A pedra no meio do  caminho. Criança chupando um picolé numa fazenda no interior de Goiás sente uma presença. Torre de celular operadora? Satélite rastreador? Drone desgovernado? A multidão conectada? Tudo isso junto.

A vertigem dos espectros digitais chuta a porta de todas as percepções escancaradas pelo fim do publico-privado, do cultural-comercial, do doméstico-da rua, dos gêneros e suas funções, do estado que é mercado que é estado que e máfia que é informal que é legal que é ilegal que é terceirizado estado que é purgatório fiscal que é falido ou encostado ou que é mafioso que é PIB mundial portanto oficial e labirintos de negociações dão sentido pras vidas. Desvios amorosos, irracionalidades e inconsciências sempre perturbarão as eficiências, e eu digo pra você, Cris, que é o choque disso tudo que gera a beleza dessa atualidade nervosa.

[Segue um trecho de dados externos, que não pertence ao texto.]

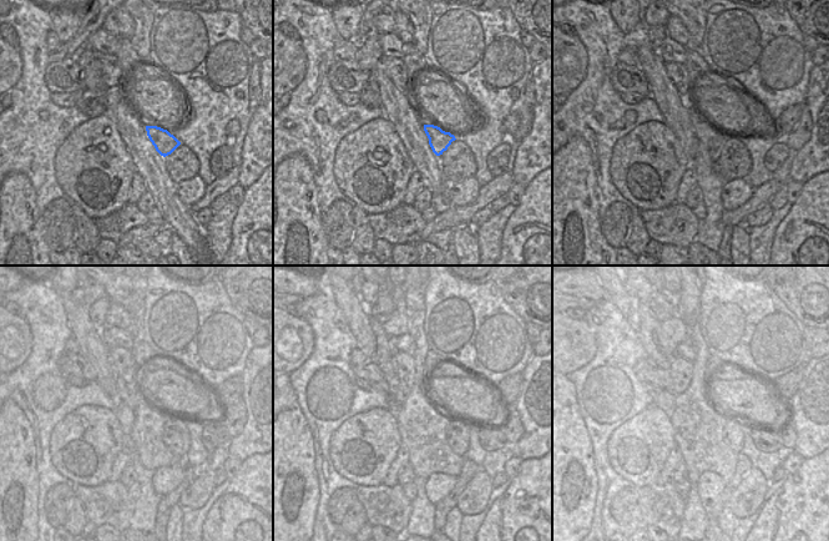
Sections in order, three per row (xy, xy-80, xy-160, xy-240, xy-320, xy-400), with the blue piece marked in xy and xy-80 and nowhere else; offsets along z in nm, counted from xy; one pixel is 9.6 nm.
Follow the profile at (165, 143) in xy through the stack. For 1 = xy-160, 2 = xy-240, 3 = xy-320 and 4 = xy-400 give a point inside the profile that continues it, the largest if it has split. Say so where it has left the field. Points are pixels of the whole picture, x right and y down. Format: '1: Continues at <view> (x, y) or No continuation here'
1: Continues at xy-160 (704, 131)
2: Continues at xy-240 (130, 394)
3: Continues at xy-320 (383, 355)
4: Continues at xy-400 (650, 327).

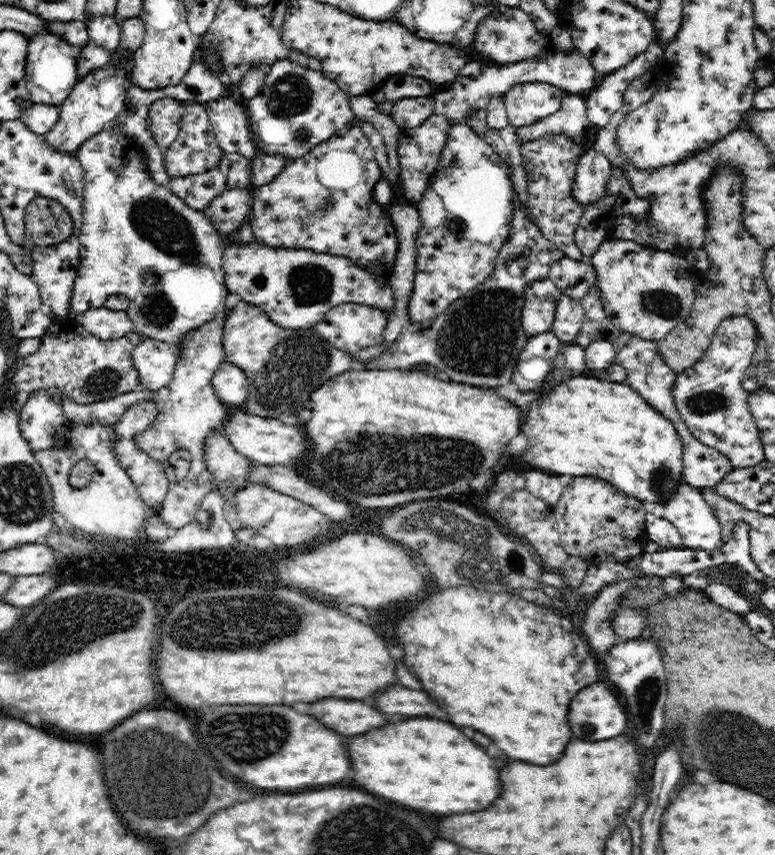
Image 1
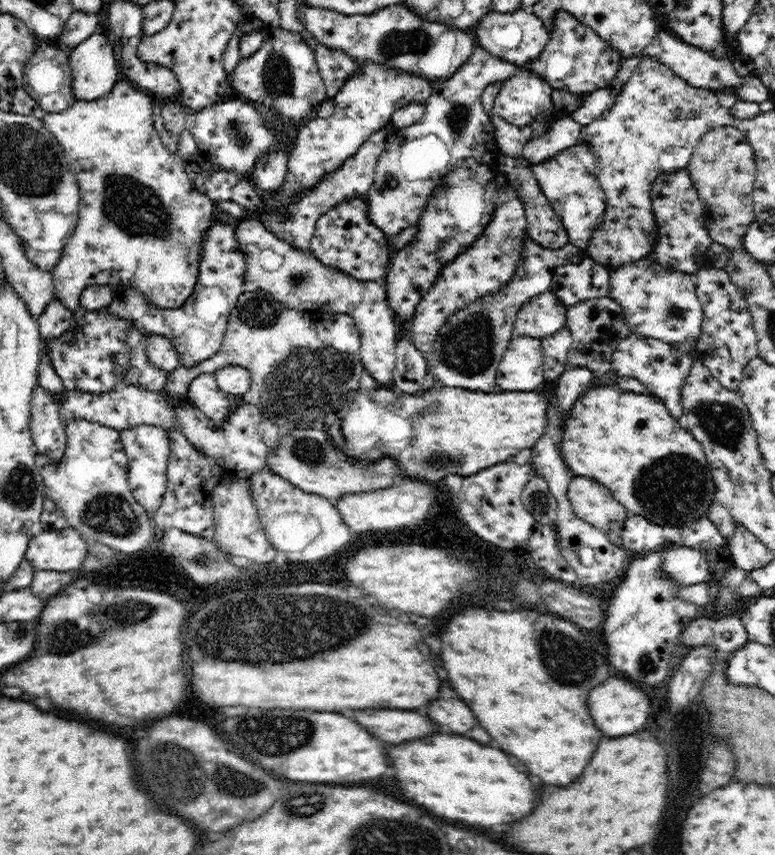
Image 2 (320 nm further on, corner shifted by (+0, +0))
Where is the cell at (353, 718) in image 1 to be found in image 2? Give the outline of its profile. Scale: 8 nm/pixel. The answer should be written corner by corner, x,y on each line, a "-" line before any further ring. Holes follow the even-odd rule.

Oásis de ignorâncias e vidinhas fontes de energia emocional surpreendentes ou fundos de poço tediosos, água parada de vidas zumbis a ponto de cometerem algum crime ou ficarem doentes de tanto conforto medíocre.

Passando ao lago da grande movimentação, do ensaio mamífero rumo a não se sabe o quê, cheio de vontade de recriar a natureza.

E você mandou bem demais falando das cavernas de Lascaux digitais, das nuvens mumificadas, da possibilidade de uma tempestade solar jamais aventada colocar-nos em xeque-mate num colapso internet. Mas baterias parecem estar prontas pra isso. Bunkers e bunkers. Gente equipada com HD. Quem sabe a criança chupando picolé no interior de Goiás? Ou um daqueles travestizinhos tailandeses boiando nalguma banheira. Velhos sendo clonados para pesquisa infinitamente.

Jorge Luis Borges disse que estamos escrevendo um gigantesco livro planetário. Hoje, com os polegares cheios de urgência cutucando miniteclados em smarts, estamos mesmo.

Pessoas com certas doenças serão escolhidas para serem habitadas por médicos aventureiros devidamente miniaturizados. Como falei no começo, choque entre humanismos e não humanos, trans-humanismos e desumanidades.

Você falou em Admirável mundo novo e Orwell. Os dois relacionados com espionagens e controles, e eu acho que 1984 perde direto pra Admirável pois o totalitarismo por ele retratado perdeu-se com o fim dos projetos comunistas centralizados hardcoremente. Já Admirável e seu projeto de sociedade segura, feliz e virtuosa está sorrateiro na sustentabilidade planetária.

A trapalhada de má fé da polícia inglesa, usando lei antiterrorismo pra pegar o tal brasileiro em Londres, só demonstra a confusão das espionagens em tempos de comunicação plena. Ou melhor, informação plena, pois filtros e critérios são mais que necessários pra que não corroboremos a situação de muita informação, pouco pensamento, muita velocidade e lentidão mental.

Será que aguentaríamos uma telepatia mesmo? Junto com os pensamentos vêm as emoções. Sentir dores e tristezas e ódios junto com pensamentos. Teria que ser aperfeiçoada essa parada, como dizem por aí.

Bom, vou terminando por aqui querendo falar novamente de tantas outras coisas, mas tudo que está nessa correspondência será usado e expandido no nosso livro, com certeza.

Demais conversar com você, estar com você.

Grande beijo e até breve aí na Pauliceia.